Contributing to this problem was insurance “churning,” participants cycling on and off coverage. Overall, this practice added an average of two million people to the insurance rolls each month during the study period. One-third of Americans with any time uninsured (28 million people) were repeatedly uninsured as they moved in and out of public or private coverage. In fact, two-thirds of those leaving Medicaid or other public insurance programs became uninsured. To The Commonwealth Fund, this is an indication that these programs need to be improved to ensure continuity of coverage and protection for the low-income families they serve.

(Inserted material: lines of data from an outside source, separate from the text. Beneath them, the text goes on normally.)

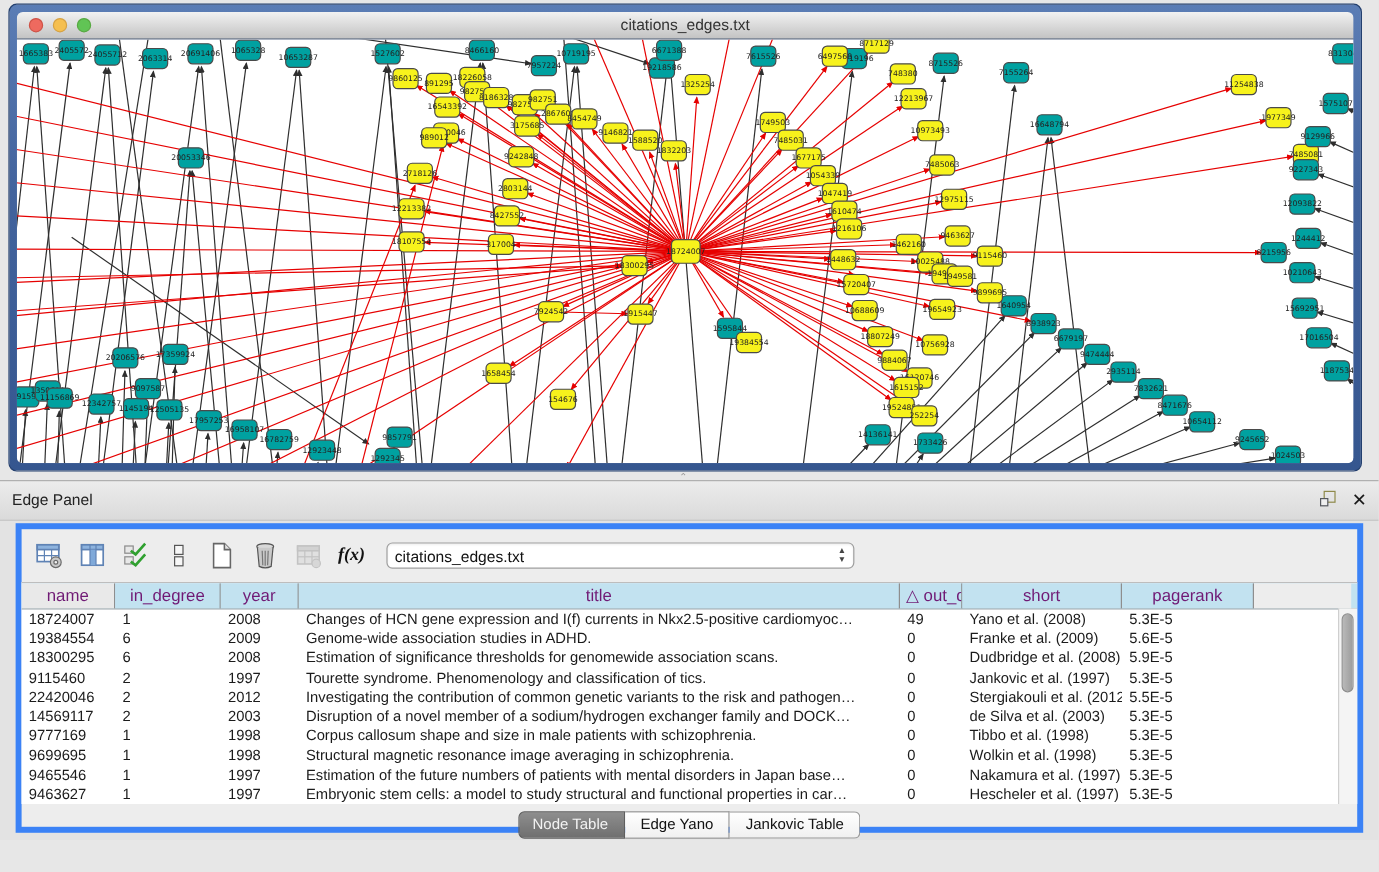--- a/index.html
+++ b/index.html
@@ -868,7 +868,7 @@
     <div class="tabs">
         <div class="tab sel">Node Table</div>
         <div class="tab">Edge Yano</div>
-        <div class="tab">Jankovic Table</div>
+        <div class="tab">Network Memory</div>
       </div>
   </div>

“These high rates of uninsured indicate that far greater numbers of Americans are at risk of going without needed health care, having difficulties paying medical bills, and experiencing financial stress than we see in any annual survey,” said Cathy Schoen, vice president at The Commonwealth Fund. “Insurance churning disrupts and undermines efforts to provide timely medical care and likely raises public and private health insurance costs due to frequent cycling on and off coverage.”

Particularly unstable as a source of coverage is Medicaid and transitions off Medicaid usually resulted in a time uninsured. Two-thirds (65%) of those who lost Medicaid coverage during the four years became uninsured. Further, a large proportion (40%) of those ever on Medicaid lost coverage and then reenrolled later, in a repeated pattern of cycling in and out of public coverage.